Input records.
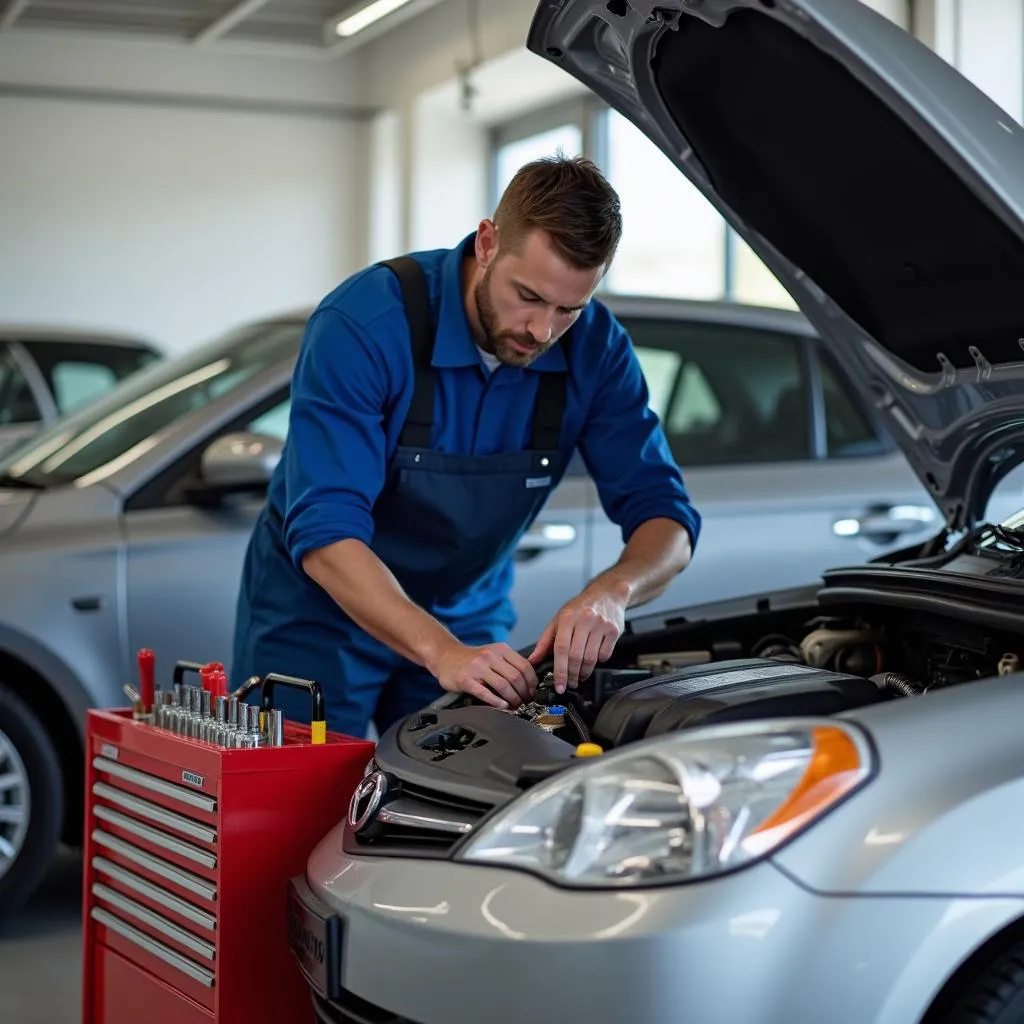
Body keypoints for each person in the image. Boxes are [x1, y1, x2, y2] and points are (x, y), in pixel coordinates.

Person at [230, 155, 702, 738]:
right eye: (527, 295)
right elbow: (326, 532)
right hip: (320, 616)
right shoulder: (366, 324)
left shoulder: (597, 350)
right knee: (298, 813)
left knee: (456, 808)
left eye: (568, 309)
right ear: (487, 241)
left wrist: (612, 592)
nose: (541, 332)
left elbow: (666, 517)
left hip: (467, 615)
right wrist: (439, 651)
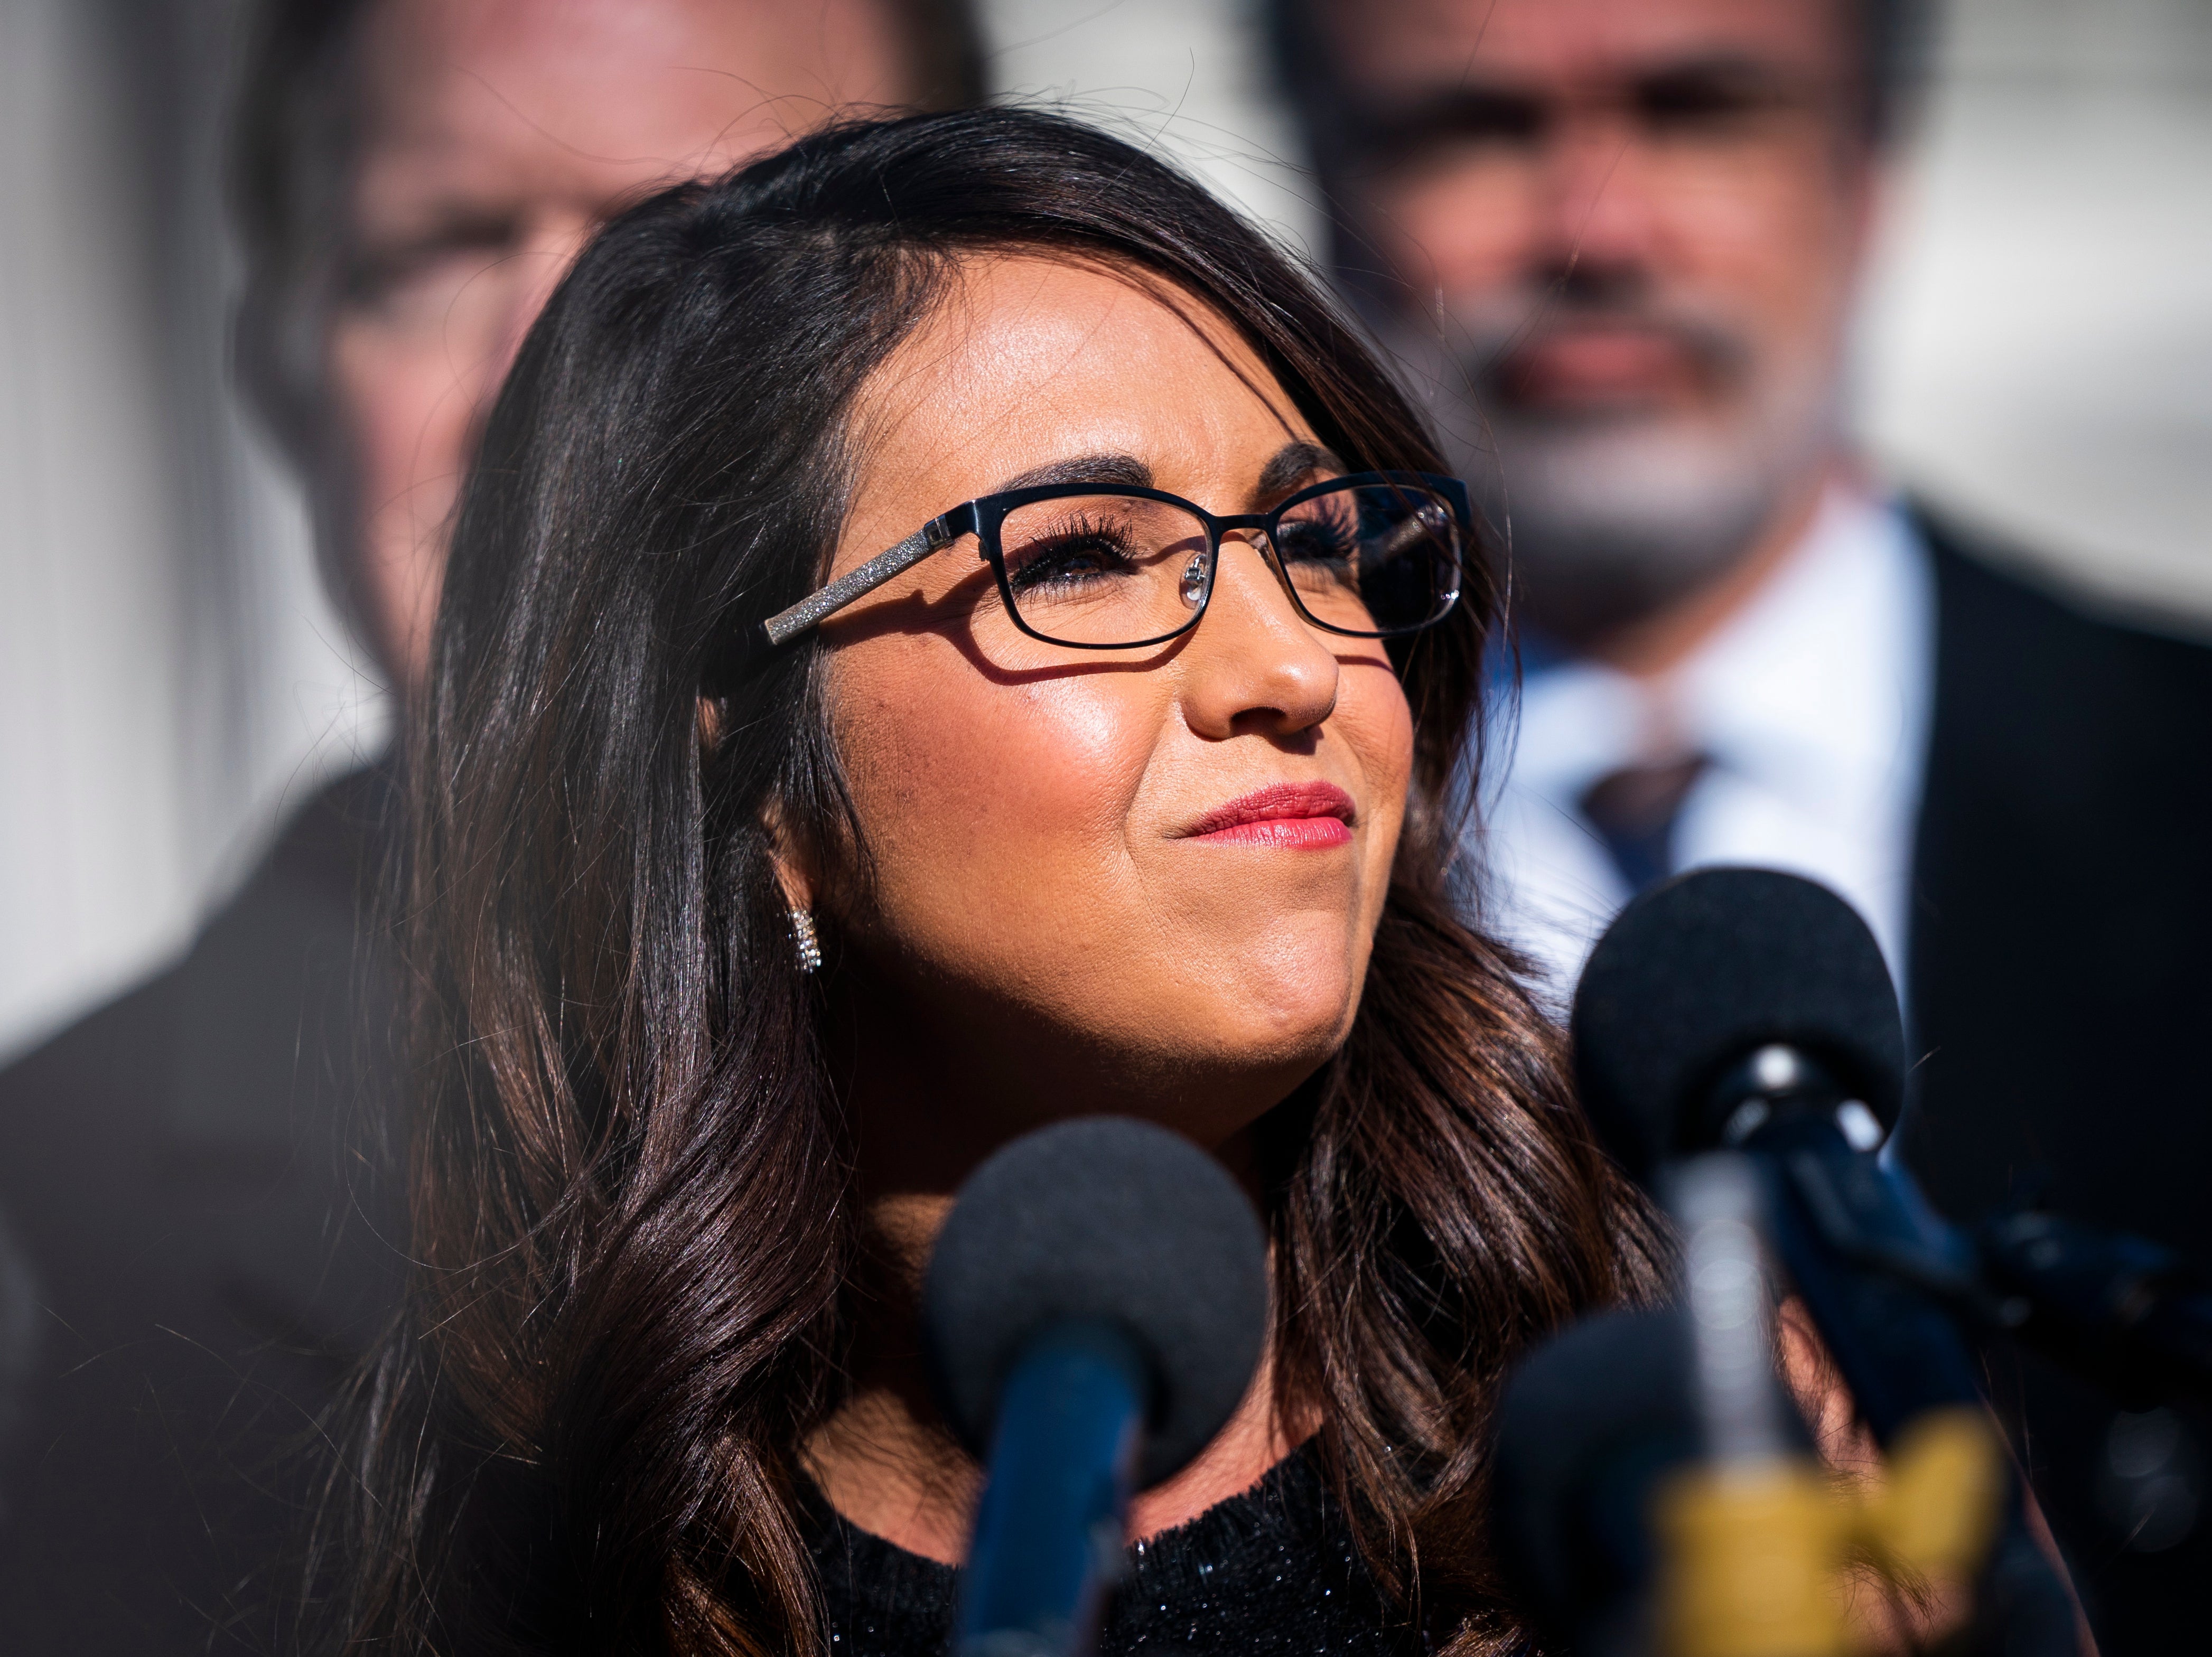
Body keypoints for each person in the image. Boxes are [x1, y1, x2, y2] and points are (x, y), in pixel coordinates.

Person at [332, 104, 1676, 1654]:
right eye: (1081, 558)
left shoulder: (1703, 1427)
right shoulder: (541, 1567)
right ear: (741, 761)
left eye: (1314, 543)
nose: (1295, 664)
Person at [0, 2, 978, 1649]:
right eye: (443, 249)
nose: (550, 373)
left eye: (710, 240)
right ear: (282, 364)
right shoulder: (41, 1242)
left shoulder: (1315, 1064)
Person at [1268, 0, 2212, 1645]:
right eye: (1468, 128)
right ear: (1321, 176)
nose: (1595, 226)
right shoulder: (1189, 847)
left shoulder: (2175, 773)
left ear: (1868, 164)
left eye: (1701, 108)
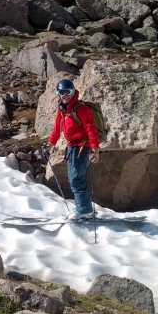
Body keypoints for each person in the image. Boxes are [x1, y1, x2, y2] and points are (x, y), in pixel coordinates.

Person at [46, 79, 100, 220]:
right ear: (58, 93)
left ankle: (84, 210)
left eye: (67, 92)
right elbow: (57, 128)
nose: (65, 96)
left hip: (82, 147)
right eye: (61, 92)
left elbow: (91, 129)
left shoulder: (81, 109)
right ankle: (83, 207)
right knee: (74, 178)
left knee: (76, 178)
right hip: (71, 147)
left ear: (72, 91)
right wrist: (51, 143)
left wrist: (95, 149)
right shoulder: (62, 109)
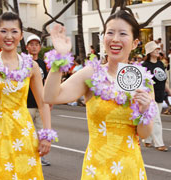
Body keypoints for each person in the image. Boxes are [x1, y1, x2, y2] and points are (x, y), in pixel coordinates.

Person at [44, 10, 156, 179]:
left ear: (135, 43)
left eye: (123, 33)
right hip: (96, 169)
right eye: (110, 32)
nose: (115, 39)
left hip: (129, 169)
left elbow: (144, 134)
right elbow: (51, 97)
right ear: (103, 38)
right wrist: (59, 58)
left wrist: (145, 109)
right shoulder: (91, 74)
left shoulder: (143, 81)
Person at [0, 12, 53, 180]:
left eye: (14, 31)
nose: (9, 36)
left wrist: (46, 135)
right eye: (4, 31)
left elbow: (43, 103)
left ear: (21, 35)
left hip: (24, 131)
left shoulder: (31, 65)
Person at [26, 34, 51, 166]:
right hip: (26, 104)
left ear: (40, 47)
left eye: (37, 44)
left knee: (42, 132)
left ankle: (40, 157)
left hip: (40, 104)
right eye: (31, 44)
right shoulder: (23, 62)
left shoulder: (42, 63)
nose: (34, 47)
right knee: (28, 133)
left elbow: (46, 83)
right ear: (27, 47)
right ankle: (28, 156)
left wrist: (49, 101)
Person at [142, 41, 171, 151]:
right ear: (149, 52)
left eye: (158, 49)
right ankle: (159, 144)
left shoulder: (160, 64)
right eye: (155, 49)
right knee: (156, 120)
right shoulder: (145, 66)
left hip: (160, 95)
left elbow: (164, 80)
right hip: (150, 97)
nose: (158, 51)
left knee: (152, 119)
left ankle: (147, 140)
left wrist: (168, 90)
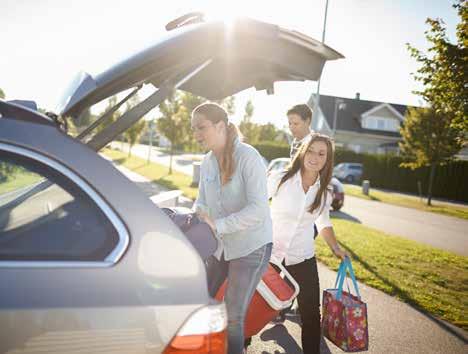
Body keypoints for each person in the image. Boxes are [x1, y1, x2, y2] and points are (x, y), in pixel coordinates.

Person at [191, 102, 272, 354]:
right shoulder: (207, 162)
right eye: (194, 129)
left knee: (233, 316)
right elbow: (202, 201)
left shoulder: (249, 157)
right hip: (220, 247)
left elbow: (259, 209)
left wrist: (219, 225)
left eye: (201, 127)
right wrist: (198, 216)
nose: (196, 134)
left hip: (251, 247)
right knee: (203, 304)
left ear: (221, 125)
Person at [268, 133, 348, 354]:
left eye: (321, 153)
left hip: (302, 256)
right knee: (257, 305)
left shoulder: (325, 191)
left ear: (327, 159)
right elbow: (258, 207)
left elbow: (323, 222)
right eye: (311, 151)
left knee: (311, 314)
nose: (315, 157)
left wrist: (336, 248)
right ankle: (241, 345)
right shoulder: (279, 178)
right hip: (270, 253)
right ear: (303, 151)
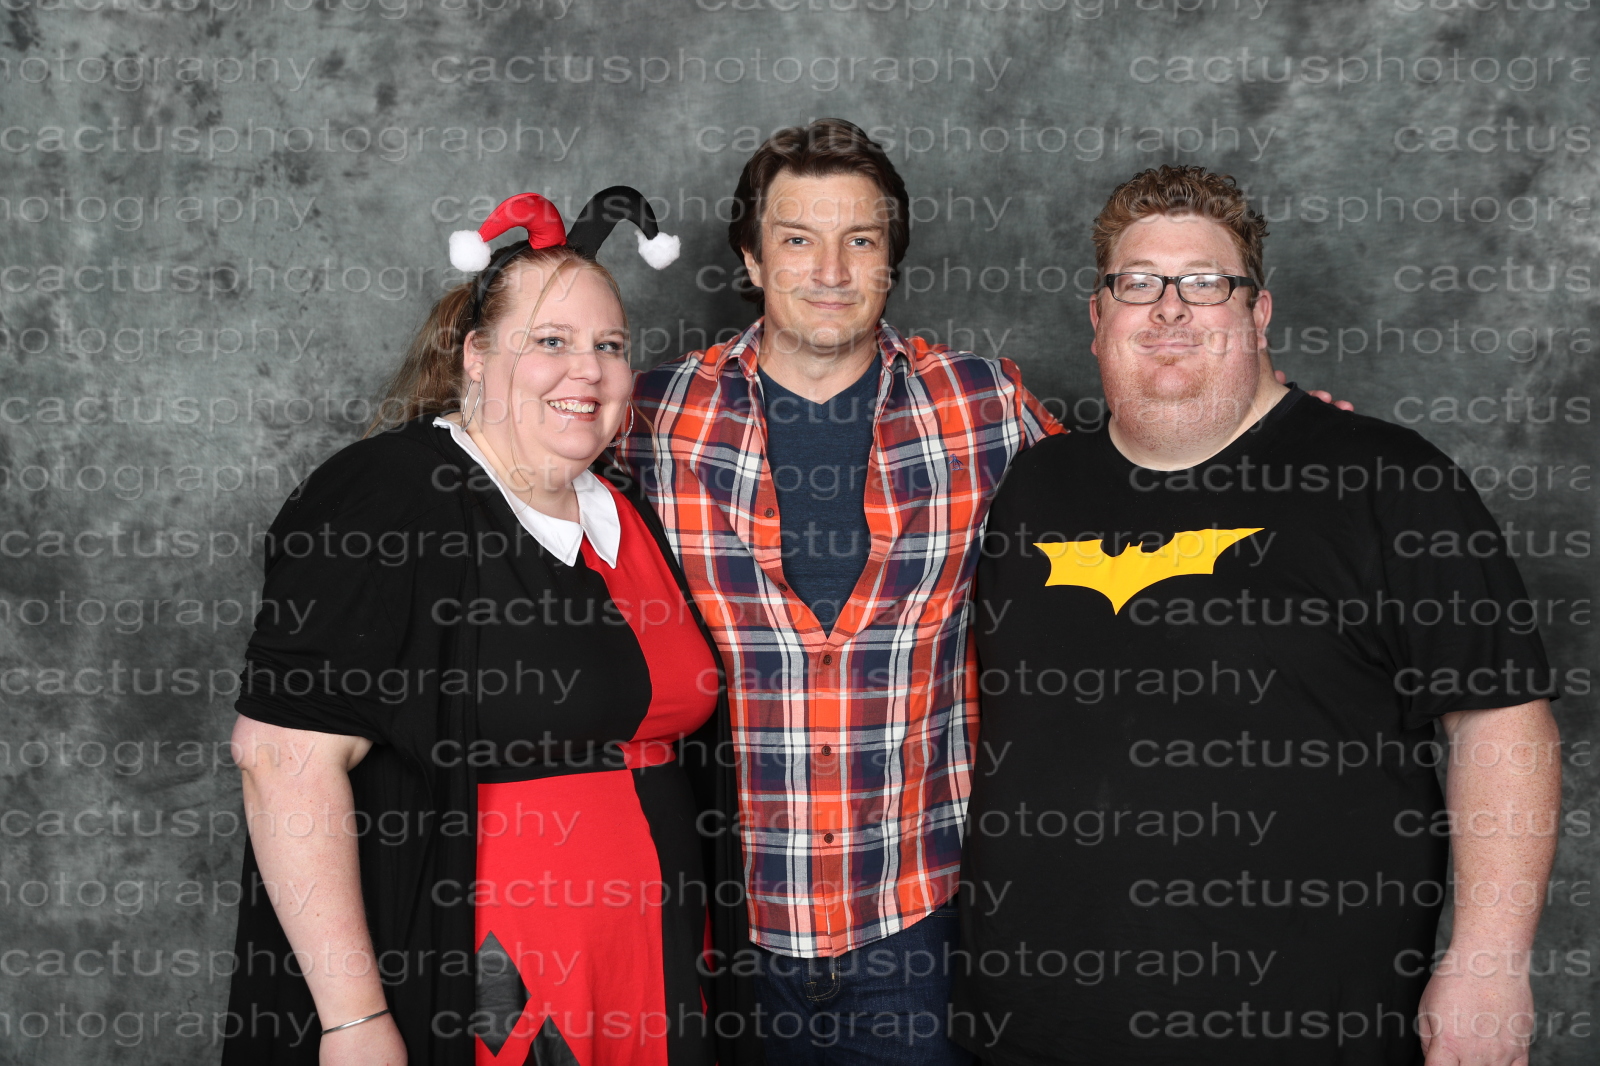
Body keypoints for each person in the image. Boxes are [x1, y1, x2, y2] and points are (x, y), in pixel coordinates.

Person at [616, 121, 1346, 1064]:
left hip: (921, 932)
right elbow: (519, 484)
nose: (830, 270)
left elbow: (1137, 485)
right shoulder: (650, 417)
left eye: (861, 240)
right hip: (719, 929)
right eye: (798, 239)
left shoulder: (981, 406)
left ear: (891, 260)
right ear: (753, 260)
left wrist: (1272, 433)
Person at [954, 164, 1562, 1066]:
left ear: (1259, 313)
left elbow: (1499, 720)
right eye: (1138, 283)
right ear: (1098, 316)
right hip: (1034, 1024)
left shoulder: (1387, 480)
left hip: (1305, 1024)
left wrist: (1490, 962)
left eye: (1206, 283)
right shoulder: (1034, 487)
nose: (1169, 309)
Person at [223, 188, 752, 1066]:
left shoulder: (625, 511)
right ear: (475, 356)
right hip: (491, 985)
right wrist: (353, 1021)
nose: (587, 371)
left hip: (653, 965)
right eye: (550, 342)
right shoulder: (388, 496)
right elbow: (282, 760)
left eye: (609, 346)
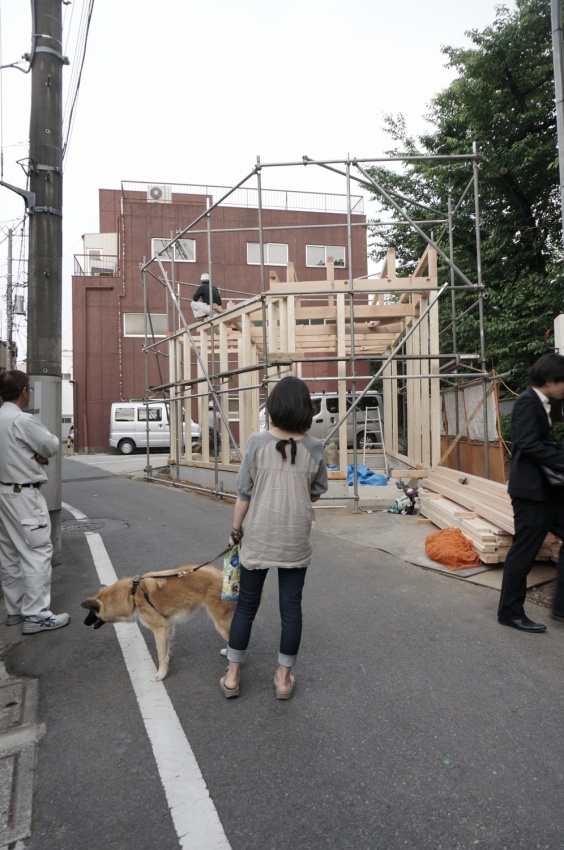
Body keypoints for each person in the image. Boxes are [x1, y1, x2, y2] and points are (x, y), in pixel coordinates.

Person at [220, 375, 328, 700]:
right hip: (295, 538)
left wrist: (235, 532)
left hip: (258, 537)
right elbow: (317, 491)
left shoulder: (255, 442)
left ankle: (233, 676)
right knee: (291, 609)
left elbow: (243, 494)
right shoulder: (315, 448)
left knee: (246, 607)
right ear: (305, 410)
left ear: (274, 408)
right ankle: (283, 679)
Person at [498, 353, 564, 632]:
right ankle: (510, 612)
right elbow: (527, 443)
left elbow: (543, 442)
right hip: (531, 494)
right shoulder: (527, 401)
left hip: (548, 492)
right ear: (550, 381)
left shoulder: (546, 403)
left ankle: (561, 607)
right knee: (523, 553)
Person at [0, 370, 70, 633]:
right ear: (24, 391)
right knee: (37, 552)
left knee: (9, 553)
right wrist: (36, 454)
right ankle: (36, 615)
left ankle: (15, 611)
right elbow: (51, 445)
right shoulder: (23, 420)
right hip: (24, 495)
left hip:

Exercise objective. Beginning with the line that has "right eye: (443, 249)" and ending with the line that has "left ear: (1868, 164)", set down the lines above exactly and include no others.

Answer area.
right eye: (443, 249)
nose: (550, 373)
left eye: (710, 240)
right ear: (282, 364)
right shoulder: (41, 1242)
left shoulder: (1315, 1064)
Person at [1268, 0, 2212, 1645]:
right eye: (1468, 128)
right ear: (1321, 176)
nose: (1595, 226)
right shoulder: (1189, 847)
left shoulder: (2175, 773)
left ear: (1868, 164)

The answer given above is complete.